Commentators love to equate this problem or that to a tsunami, the most often and overused instance being “an economic tsunami.” It seems to have superseded “a perfect storm” in describing a crisis with multiple causes or components. With the approval of local school budgets this week, we happily avoid phrases such as “a tsunami of voter dissatisfaction” and the like.
And yet there’s one aspect of the tsunami experience that the school budget process does bring to mind.
A tsunami is not a single event; it’s a series of waves, some more destructive than others. This year voters seemed to recognize that school boards and administrators did what they could to keep spending and taxes down — in some cases eliminating jobs and in others receiving voluntary contract concessions — despite rising expenses and falling state aid. If a voter dissatisfaction tsunami occurred, it wasn’t very big, or very powerful. With their budgets passed, students and faculty can look forward to proms and commencements while no longer worrying about what additional programs or staff must be cut before next fall.
But will there be other waves next year or the year after that? Have state aid levels leveled off or are more cuts coming? Will there be more dramatic increases in local contributions to the state retirement system? How about that 2 percent tax cap?
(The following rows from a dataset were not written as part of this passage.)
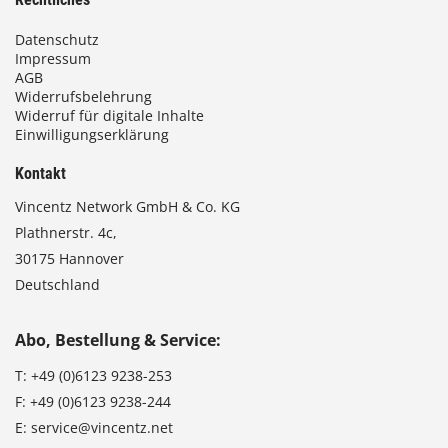
Datenschutz
Impressum
AGB
Widerrufsbelehrung
Widerruf für digitale Inhalte
Einwilligungserklärung
Kontakt
Vincentz Network GmbH & Co. KG
Plathnerstr. 4c,
30175 Hannover
Deutschland
Abo, Bestellung & Service:
T:
+49 (0)6123 9238-253
F:
+49 (0)6123 9238-244
E:
service@vincentz.net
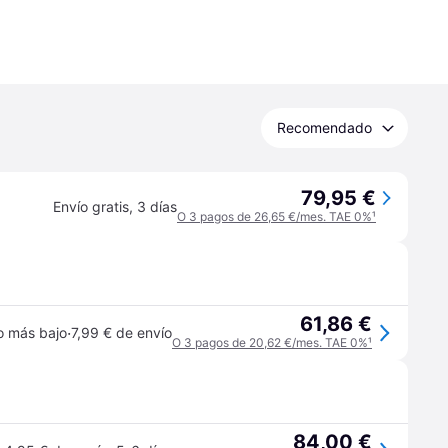
Recomendado
79,95 €
Envío gratis
,
3 días
O 3 pagos de 26,65 €/mes. TAE 0%
¹
61,86 €
·
o más bajo
7,99 € de envío
O 3 pagos de 20,62 €/mes. TAE 0%
¹
84,00 €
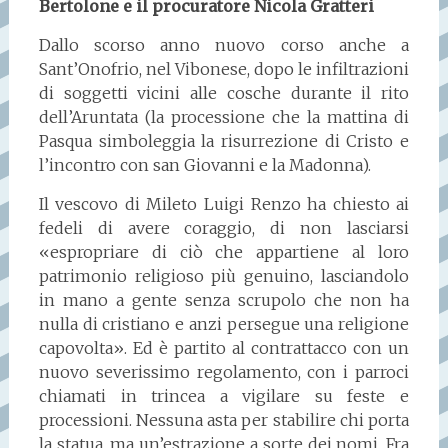
Bertolone e il procuratore Nicola Gratteri
Dallo scorso anno nuovo corso anche a
Sant’Onofrio, nel Vibonese, dopo le infiltrazioni
di soggetti vicini alle cosche durante il rito
dell’Aruntata (la processione che la mattina di
Pasqua simboleggia la risurrezione di Cristo e
l’incontro con san Giovanni e la Madonna).
Il vescovo di Mileto Luigi Renzo ha chiesto ai
fedeli di avere coraggio, di non lasciarsi
«espropriare di ciò che appartiene al loro
patrimonio religioso più genuino, lasciandolo
in mano a gente senza scrupolo che non ha
nulla di cristiano e anzi persegue una religione
capovolta». Ed è partito al contrattacco con un
nuovo severissimo regolamento, con i parroci
chiamati in trincea a vigilare su feste e
processioni. Nessuna asta per stabilire chi porta
la statua, ma un’estrazione a sorte dei nomi. Fra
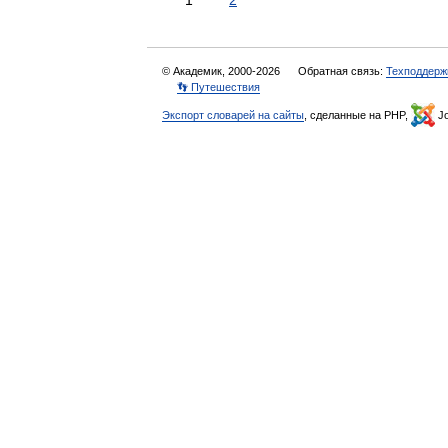
1
2
© Академик, 2000-2026
Обратная связь:
Техподдерж
👣 Путешествия
Экспорт словарей на сайты
, сделанные на PHP,
Jo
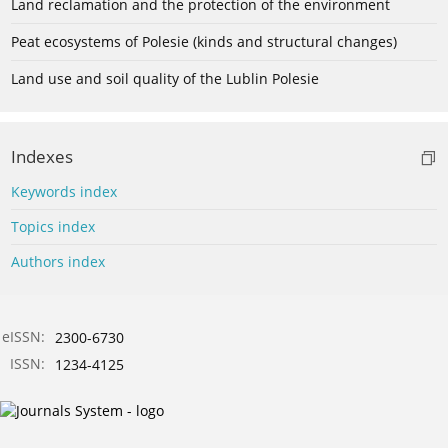
Land reclamation and the protection of the environment
Peat ecosystems of Polesie (kinds and structural changes)
Land use and soil quality of the Lublin Polesie
Indexes
Keywords index
Topics index
Authors index
eISSN:
2300-6730
ISSN:
1234-4125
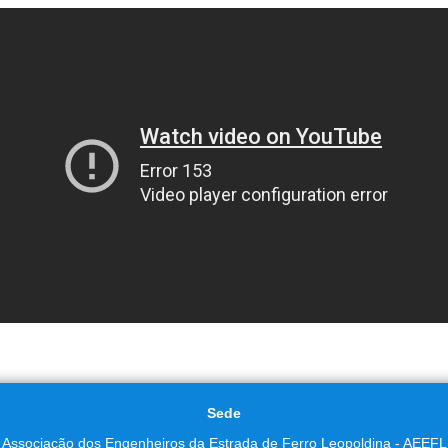
Sede
Associação dos Engenheiros da Estrada de Ferro Leopoldina - AEEFL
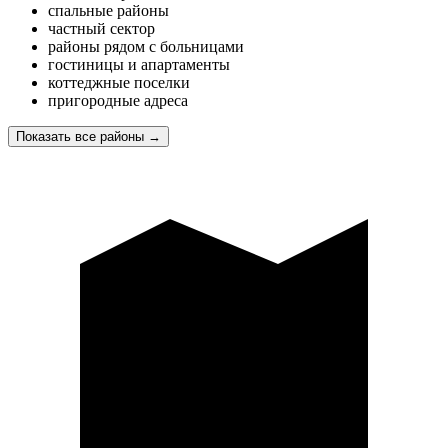
спальные районы
частный сектор
районы рядом с больницами
гостиницы и апартаменты
коттеджные поселки
пригородные адреса
Показать все районы
→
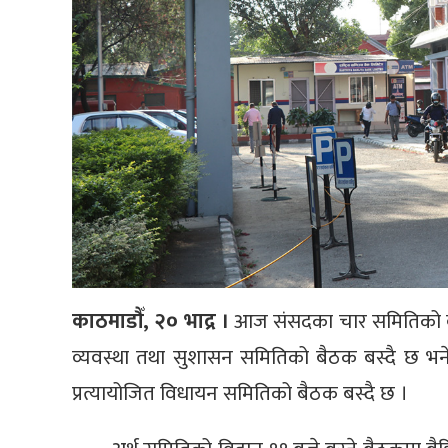
काठमाडौँ, २० भाद्र ।
आज संसदका चार समितिको बैठ
व्यवस्था तथा सुशासन समितिको बैठक बस्दै छ भने
प्रत्यायोजित विधायन समितिको बैठक बस्दै छ ।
Given the universal success of the budget votes it’s easy to assume that the flood waters have receded and all is well again. We don’t know that to be the case. What is clear, however, is a meeting of the minds among voters and taxpayers and teachers and administrators paid big dividends. With their budgets approved, schools can now focus on carrying out their missions. But administrators and school board members should be wary, and start planning for the possibility of a destructive wave bearing down on us next spring. Sure, it’s too early to tell. But there is reason to be optimistic.
The lesson learned this year proves that, when the chips are down, we know how to respond as a community that places cooperation over consternation.